Purification and properties of an aryl‐alcohol dehydrogenase from the white‐rot fungus Phanerochaete chrysosporium

Abstract
An intracellular aryl‐alcohol dehydrogenase (previously referred to as aryl‐aldehyde reductase) was purified from the white‐rot fungus Phanerochaete chrysosporium. The enzyme reduced veratraldehyde to veratryl alcohol using NADPH as a cofactor. Other aromatic benzaldehydes were also reduced, but not aromatic ketones. Methoxy‐substituted rings were better substrates than hydroxylated ones. The enzyme was also able to reduce a dimeric aldehyde (4‐benzyloxy‐3‐methoxybenzaldehyde). The highest reduction rate was measured when 3,5‐dimethoxybenzaldehyde was used as a substrate.
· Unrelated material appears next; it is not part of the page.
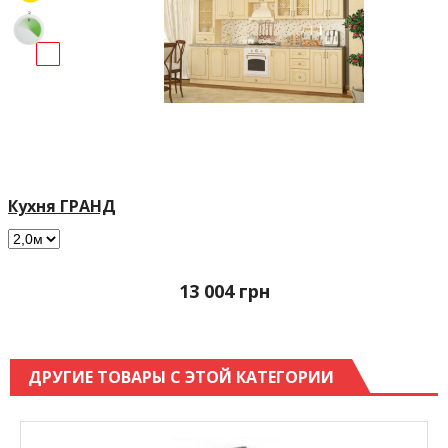
Кухня ГРАНД
13 004
грн
ДРУГИЕ ТОВАРЫ С ЭТОЙ КАТЕГОРИИ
On SDS/PAGE the purified enzyme showed one major band with a molecular mass of 47 kDa, whereas gel filtration suggested a molecular mass of 280 kDa. Polyclonal antibodies raised against the gel purified 47‐kDa protein were able to immunoprecipitate the aryl‐alcohol dehydrogenase indicating that its activity possibly resides entirely in this protein fragment. The pI of the enzyme was 5.2 and it was most active at pH 6.1. The aryl‐alcohol dehydrogenase was partially inhibited by typical oxidoreductase inhibitors.